After much research, my husband decided to purchase two well-constructed hutches and to build a third, larger hutch for breeding. There are many choices available for rabbit hutches, and our decision was based on several factors.
- Shelter from wind and rain. We live in a valley that experiences frequent winds year-round. We wanted to be sure to provide enough shelter while still allowing adequate ventilation when needed.
- The cages we use have wire bottoms allowing urine and feces to pass through. Because we are concerned about the health and comfort of our rabbits, we line the bottoms with straw. The rabbits seem to enjoy burrowing into the straw and it is easy to clean when soiled.
- Security. We have an abundance of raccoons and possums, and we wanted secure cages to keep the predators out.
Feeding and Care
We feed our rabbits alfalfa pellets, winter rye grown in our garden, and during the spring, summer, and fall, their diet includes garden vegetables and small amounts of Comfrey from our perennial herb garden.
We started raising rabbits last year, and so far everyone has been healthy and happy. This year we would like to add some portable rabbit tractors like those used at Polyface Farms. This will give the rabbits greater access to pasture.
Serving Our Community
A large part of our desire to live self-sufficiently includes being able to remove ourselves from the industrial food system. This is important to us for a variety of reasons, including economic, social, political, and ethical reasons. But being “self-sufficient” is not an entirely accurate term. As we develop relationships within our community, we are finding ways to give and receive. Raising rabbits is allowing us to share healthy, humanely raised food as we barter what we produce with others for items, services, or skills we do not possess. And for each rabbit we share, that is one less factor-farmed animal being consumed.

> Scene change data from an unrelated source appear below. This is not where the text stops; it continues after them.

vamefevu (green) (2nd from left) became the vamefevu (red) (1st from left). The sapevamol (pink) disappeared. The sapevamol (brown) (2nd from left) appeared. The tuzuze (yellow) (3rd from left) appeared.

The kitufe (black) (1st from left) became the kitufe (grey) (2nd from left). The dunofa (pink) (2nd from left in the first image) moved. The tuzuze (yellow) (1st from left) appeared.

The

Garlic and Rosemary Roasted Rabbit
2 whole processed rabbits
1 medium-sized head of garlic
Handful of fresh rosemary sprigs
Handful of fresh sage
Salt, pepper, paprika
Rinse rabbits with cold water and place on their sides in a large roasting pan.
Add enough water to cover about 1/2 inch in the bottom of the pan.
Leaving the garlic clove whole and in the skin, simply cut off the top.
Tuck 1/2 of the fresh herbs around each rabbit.
Sprinkle with salt, pepper and paprika
Roast at 350 degrees for 1-2 hours (depending on the weight of the rabbits). I often basted the pan liquid during the baking process. The rabbit is done when it reaches 160 degrees.
Rabbit gravy can be made using the liquid from the roasting pan, and is very similar in color and flavor to chicken gravy. Because the rabbit is so lean, I had difficulty getting my gravy to thicken. I added extra butter for a creamier texture.
Mix 4 tablespoons of butter with 3 tablespoons of flour in a pan on medium heat until browned and bubbling. Add 2 cups of roaster pan drippings. If gravy is not thick enough for your preference, whisk 3 tablespoons of corn starch with 1/2 cup of cold water and add to pan gravy, stirring until well-combined.